Bei Bibern, bei km 76, war klar: Trocken komme ich im Ziel nicht an. Dunkle, schwere Regenwolken ziehen auf. Da wird wohl doch noch ein Schauer kommen, unausweichlich. Heftiger und ausgiebiger Regen prasselt kurz darauf auf uns Läufer und die Helfer runter. Aber der Regen ist nicht kalt, sondern erfrischend - es lag noch eine Gewitterschwüle in der Luft. Auch jetzt nur ein kurzer Schauer. Die Folgewirkungen bekam ich an der Aare mit. An dem Fluss angekommen, sehe ich, dass der Feldweg der nach Büren führt, voller Pfützen ist. Teils breiter als der Weg. Nach dem dritten Ausweichversuch, der mich eh nur ins nasse Gras gebracht hatte, hatte ich aufgegeben. Weiter, auch mal mitten durch die Pfützen. Irgendwie macht das auch Spaß. - Ich muss dabei an Kinder denken, mit welcher Wonne sie in Pfützen springen und sich dabei total versauen.
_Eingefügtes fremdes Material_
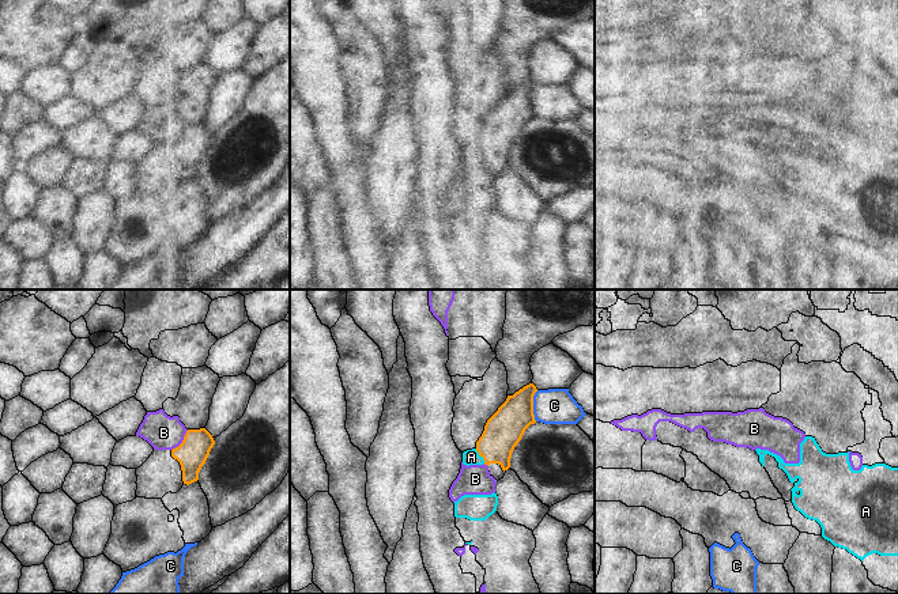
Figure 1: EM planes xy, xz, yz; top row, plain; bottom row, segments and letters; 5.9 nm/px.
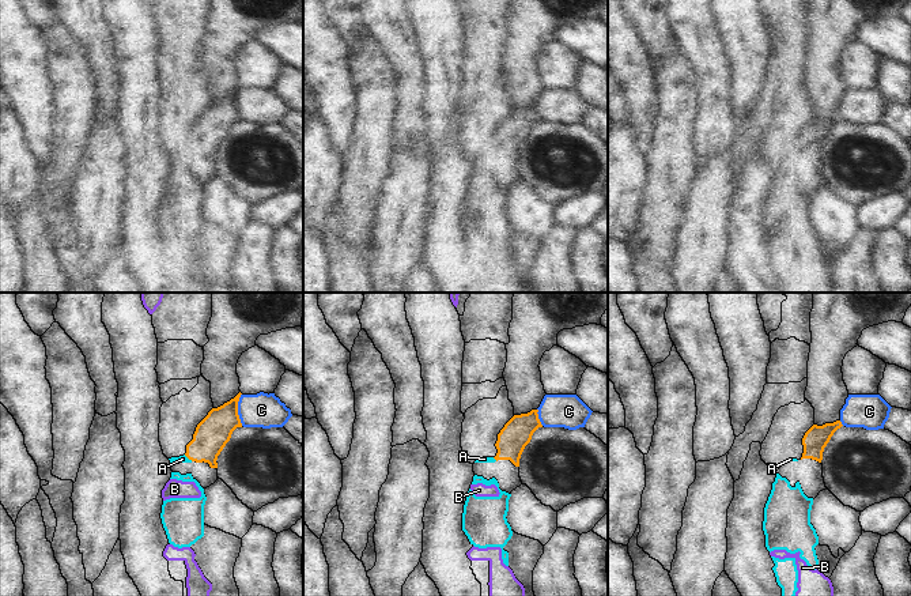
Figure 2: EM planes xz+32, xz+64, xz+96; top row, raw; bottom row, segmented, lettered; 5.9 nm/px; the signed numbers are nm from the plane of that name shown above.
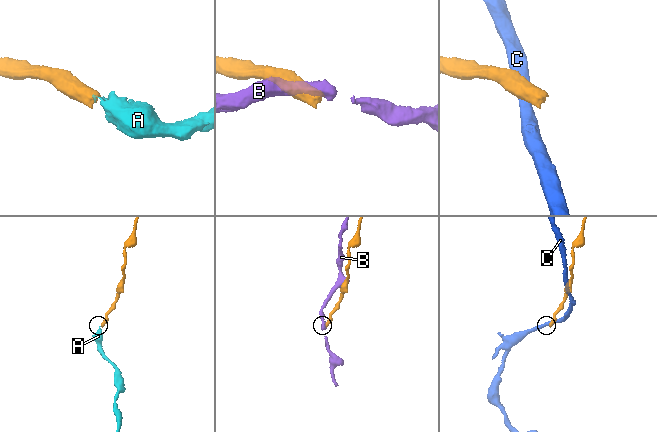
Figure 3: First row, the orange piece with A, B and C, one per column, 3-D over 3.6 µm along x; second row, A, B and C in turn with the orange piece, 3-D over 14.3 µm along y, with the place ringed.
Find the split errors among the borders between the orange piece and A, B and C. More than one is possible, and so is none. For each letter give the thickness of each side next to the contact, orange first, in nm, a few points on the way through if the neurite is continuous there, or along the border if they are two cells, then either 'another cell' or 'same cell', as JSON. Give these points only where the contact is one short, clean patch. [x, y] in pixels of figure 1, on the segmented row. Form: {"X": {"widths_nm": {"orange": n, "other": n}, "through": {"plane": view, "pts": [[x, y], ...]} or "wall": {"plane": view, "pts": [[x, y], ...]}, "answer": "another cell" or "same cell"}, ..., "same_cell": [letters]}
{"A": {"widths_nm": {"orange": 220, "other": 100}, "through": {"plane": "xz", "pts": [[504, 430], [479, 454], [471, 457]]}, "answer": "same cell"}, "B": {"widths_nm": {"orange": 180, "other": 200}, "wall": {"plane": "xy", "pts": [[188, 430], [184, 439], [172, 450]]}, "answer": "another cell"}, "C": {"widths_nm": {"orange": 220, "other": 200}, "answer": "another cell"}, "same_cell": ["A"]}

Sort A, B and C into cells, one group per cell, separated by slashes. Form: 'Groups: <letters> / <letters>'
Groups: A / B / C

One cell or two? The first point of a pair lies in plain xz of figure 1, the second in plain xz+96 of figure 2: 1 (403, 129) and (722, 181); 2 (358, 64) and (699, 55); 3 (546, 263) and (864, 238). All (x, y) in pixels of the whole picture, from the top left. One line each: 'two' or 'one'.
1: one
2: two
3: one

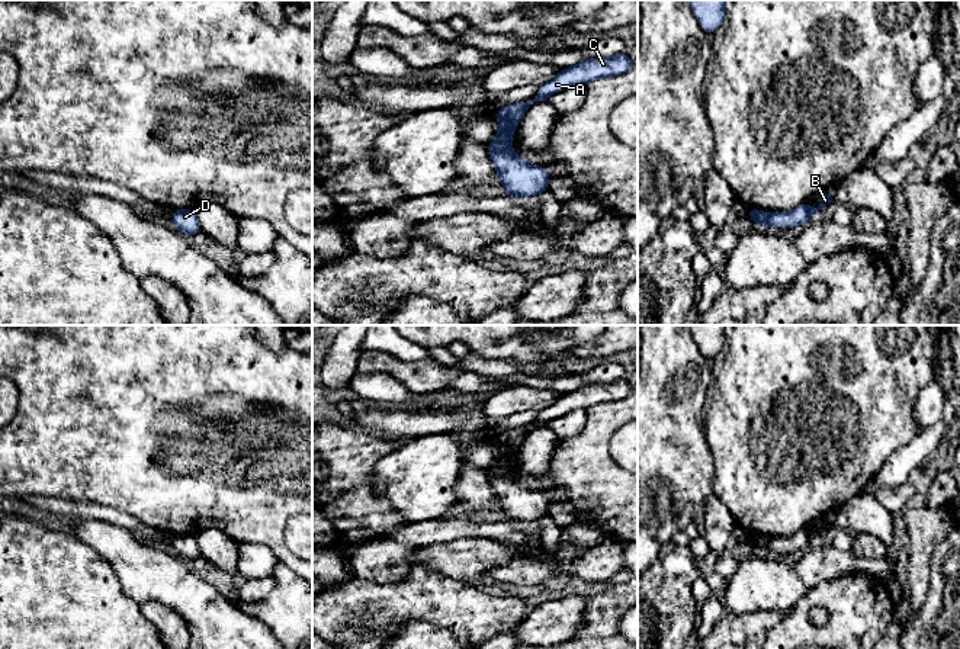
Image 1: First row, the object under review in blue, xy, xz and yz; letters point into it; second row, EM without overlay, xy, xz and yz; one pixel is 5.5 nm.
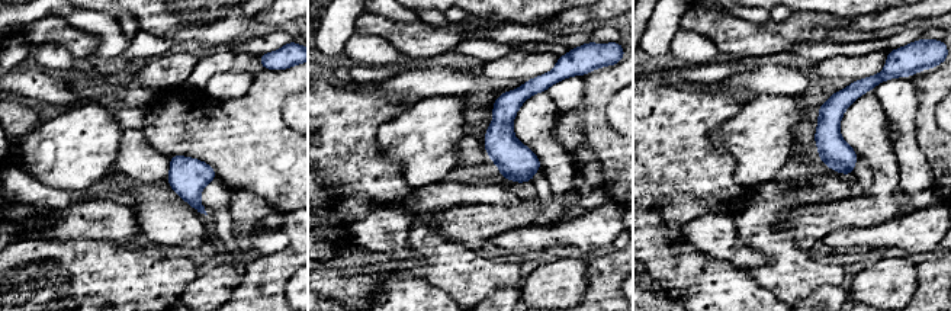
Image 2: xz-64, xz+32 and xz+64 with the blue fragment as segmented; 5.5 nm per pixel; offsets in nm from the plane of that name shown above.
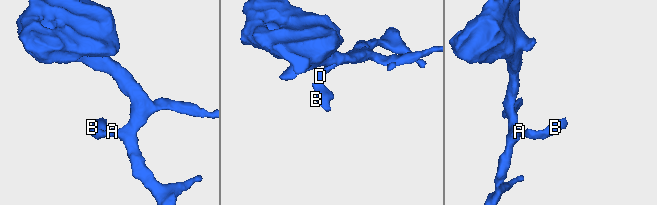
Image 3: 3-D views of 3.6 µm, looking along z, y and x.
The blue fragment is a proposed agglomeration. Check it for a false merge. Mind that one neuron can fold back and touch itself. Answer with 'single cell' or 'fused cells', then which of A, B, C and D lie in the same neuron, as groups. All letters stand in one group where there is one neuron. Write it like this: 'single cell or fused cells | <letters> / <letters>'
single cell | A B C D

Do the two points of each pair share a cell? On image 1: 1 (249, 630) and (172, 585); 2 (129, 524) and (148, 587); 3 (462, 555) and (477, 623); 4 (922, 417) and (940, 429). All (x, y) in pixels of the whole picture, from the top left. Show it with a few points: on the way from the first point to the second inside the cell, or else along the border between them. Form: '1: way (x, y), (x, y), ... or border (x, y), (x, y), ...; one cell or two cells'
1: way (230, 630), (225, 630), (190, 596); one cell
2: border (102, 520), (121, 526), (163, 550); two cells
3: border (436, 569), (471, 584); two cells
4: border (944, 410), (944, 415), (925, 429); two cells

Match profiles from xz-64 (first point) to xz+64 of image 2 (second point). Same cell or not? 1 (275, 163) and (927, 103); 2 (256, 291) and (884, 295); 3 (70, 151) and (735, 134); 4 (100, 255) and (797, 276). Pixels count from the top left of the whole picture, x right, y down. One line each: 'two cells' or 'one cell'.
1: one cell
2: two cells
3: one cell
4: one cell

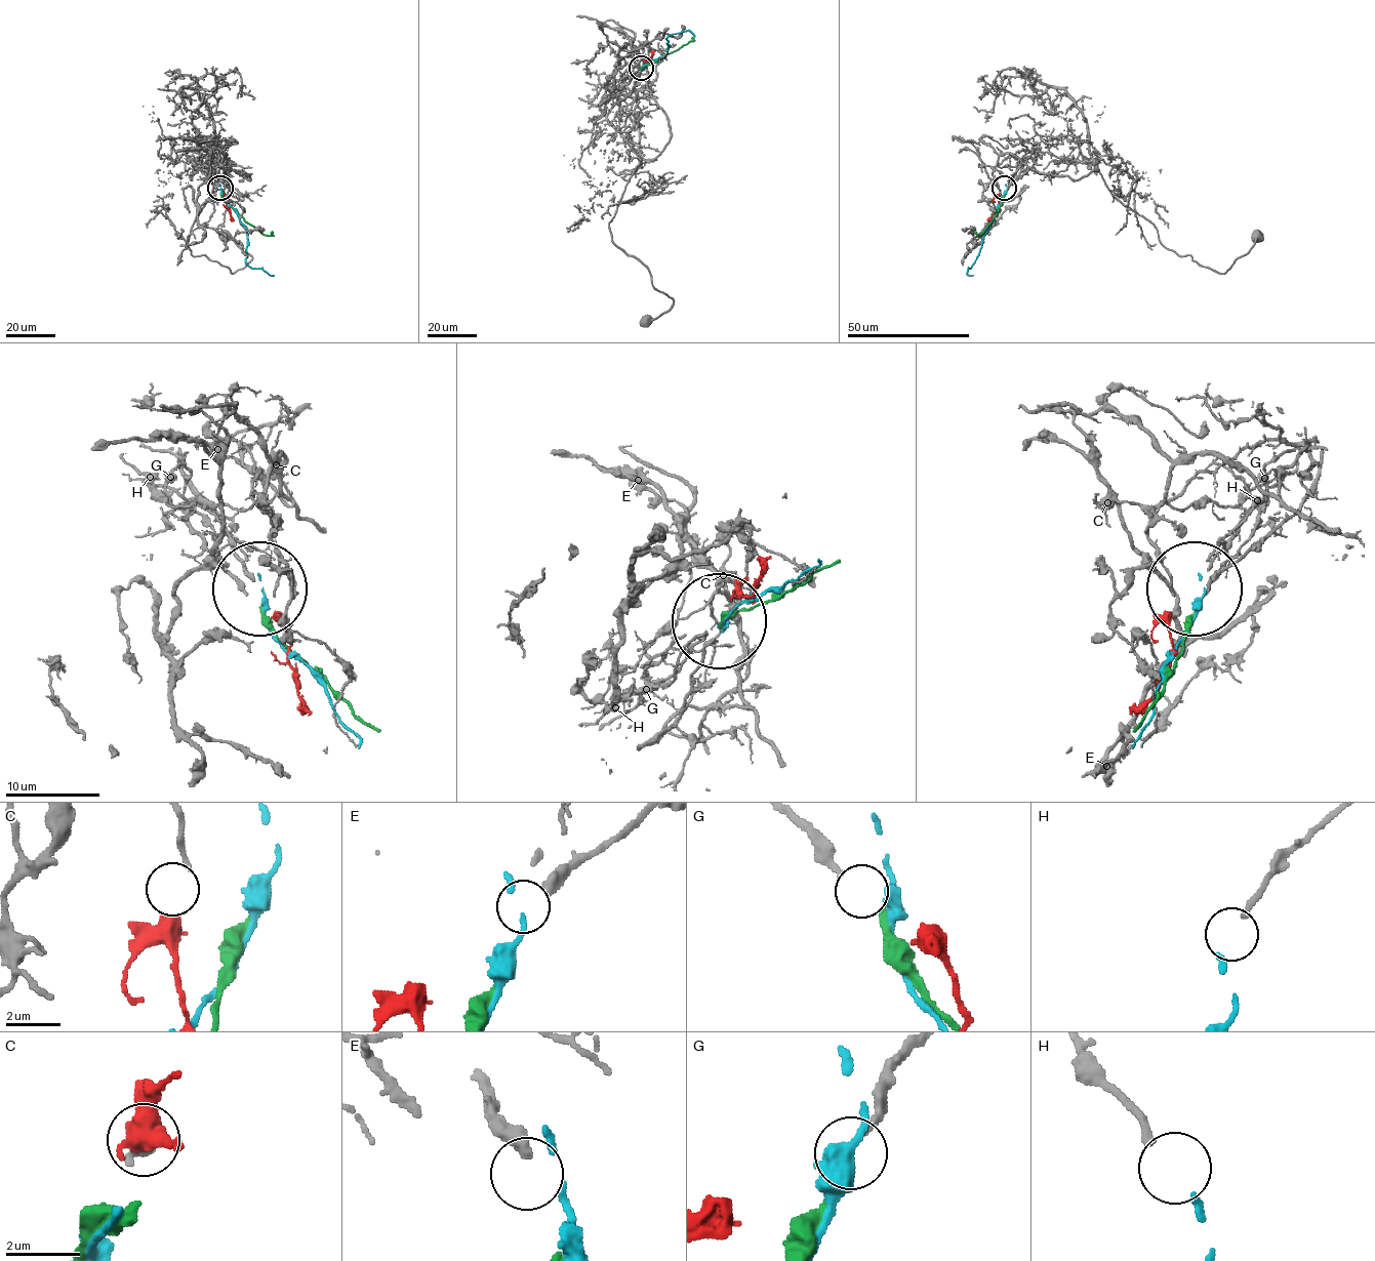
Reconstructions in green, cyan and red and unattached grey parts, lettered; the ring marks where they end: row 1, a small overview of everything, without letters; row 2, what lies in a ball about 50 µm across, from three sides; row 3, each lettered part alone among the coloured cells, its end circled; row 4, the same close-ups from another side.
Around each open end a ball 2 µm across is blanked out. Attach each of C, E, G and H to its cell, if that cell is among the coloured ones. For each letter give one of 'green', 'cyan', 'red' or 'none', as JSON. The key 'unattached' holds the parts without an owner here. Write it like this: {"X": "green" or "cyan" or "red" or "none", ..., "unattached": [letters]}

Tja, das können wir auch; hier haben wir eben Ultraschlamm. Die Schuhe waren so voller Wasser, die sind noch heute, einen Tag später, immer noch total durchnässt. Mit der Zeit stellten sich Schmerzen in den Füßen und den Fußgelenke ein, das kannte ich noch nicht. Meine Füße waren durch das Wasser angeschwollen. Später, beim Duschen, da passten mir meine Badelatschen nicht.

Doch mehr als entschädigt wurde ich durch die Eindrücke der mich umgebenden Natur. Auf der einen Flussseite: Blauer Himmel, gesprenkelt mit Kumuluswolken. Auf der anderen Seite schwere Regenwolken in den Berghängen. Dazu der Blick auf die ruhig fließende Aare, die dieses Jahr viel Wasser führt. Zwei Schwäne treiben auf dem Wasser und putzen sich ihr Gefieder. Und ich stehe schon in der nächsten Pfütze. Ich weiß nicht warum, ich freue mich die ganze Zeit über. Mir geht es einfach gut. Ich genieße die letzten Kilometer in vollen Zügen, sauge alle Eindrücke auf. Nochmals ein kurzer schwerer Schauer bei meinem Zieleinlauf.

Die Helferin, die mir die Finishermedaille umhängt fragt gleich besorgt, wie es mir geht. Sie ist zumindest leicht erstaunt über meine Antwort: "Saugut, es geht mir einfach saugut!" Ich bin total glücklich: Ziel voll und ganz erreicht! Die Zielzeit spielt keine Rolle - das war mein bester Lauf bisher. Fürsorglich geleitet die Helferin mich noch in das Zelt direkt neben dem Zieleinlauf. Letzte Getränke- und Nahrungsaufnahme. Dann sofort unter die Dusche und mit dem Zug nach Hause. Es wartet schließlich ein saftiges Pfefferrahmsteak mit knusprig gebratenen Kartoffeln und süffiges, prickelndes Weißbier. Traditionell im Dotzheimer Turnerheim. Dann, ja dann wartet noch mein kuscheliges Bett auf mich, nach 40 Stunden ohne Schlaf.

Mein Fazit: Wer sich über die Wirklichkeit nicht hinauswagt, der wird nie die Wahrheit erobern!

Beitrag von Rüdiger Schaller - Fotos © LaufReport

P.S.: Später, auf der Rückfahrt, bekam ich noch eine SMS-Nachricht von Melanie. Sie hat auch gefinisht, nach einem großen Kampf. Mit ganz anderen Erfahrungen. Ich bin beruhigt und die Sache ist jetzt für mich ganz rund. Es freut mich zutiefst im Herzen, dass Melanie da jetzt durch ist und sie sicher auf dem Heimweg ist.